(Collected data entries)
::::::
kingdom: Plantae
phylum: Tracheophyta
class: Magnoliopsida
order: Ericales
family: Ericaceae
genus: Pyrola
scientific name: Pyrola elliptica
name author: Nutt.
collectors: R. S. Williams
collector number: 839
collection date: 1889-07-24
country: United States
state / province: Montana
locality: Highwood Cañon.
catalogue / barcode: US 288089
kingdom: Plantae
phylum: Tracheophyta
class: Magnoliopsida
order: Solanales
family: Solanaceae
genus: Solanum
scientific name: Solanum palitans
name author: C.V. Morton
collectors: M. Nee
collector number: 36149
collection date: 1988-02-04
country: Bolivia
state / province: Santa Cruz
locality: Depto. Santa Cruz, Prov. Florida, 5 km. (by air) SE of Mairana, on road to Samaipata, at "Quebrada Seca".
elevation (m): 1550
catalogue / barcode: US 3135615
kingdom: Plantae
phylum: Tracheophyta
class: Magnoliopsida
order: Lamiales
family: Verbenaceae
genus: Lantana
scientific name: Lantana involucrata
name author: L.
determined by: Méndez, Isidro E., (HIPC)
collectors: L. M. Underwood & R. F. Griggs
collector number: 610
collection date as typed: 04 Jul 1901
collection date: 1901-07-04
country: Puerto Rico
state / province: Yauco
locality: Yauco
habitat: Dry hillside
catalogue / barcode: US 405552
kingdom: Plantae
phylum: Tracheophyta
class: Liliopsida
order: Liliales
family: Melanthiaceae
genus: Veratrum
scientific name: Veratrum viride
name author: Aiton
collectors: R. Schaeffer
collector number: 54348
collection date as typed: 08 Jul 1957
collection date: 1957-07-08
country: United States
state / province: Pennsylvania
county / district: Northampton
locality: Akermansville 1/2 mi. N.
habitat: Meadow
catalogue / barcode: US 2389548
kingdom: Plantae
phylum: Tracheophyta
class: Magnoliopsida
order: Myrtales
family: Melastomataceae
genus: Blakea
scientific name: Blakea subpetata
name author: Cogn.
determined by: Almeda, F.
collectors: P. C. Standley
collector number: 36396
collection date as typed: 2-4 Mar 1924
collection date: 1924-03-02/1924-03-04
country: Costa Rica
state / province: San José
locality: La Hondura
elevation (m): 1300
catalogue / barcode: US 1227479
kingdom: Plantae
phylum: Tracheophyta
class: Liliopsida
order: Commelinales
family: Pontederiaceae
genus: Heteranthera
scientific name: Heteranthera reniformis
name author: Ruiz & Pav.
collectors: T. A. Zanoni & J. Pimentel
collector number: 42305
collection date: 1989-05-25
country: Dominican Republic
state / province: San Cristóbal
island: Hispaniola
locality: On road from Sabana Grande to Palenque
::::::
* _What is asked_: Retype the lines of the material above, starting with the line containing "order: Ericales" and ending with the line containing "state / province: Santa Cruz", both included.

* _Final answer_:
order: Ericales
family: Ericaceae
genus: Pyrola
scientific name: Pyrola elliptica
name author: Nutt.
collectors: R. S. Williams
collector number: 839
collection date: 1889-07-24
country: United States
state / province: Montana
locality: Highwood Cañon.
catalogue / barcode: US 288089
kingdom: Plantae
phylum: Tracheophyta
class: Magnoliopsida
order: Solanales
family: Solanaceae
genus: Solanum
scientific name: Solanum palitans
name author: C.V. Morton
collectors: M. Nee
collector number: 36149
collection date: 1988-02-04
country: Bolivia
state / province: Santa Cruz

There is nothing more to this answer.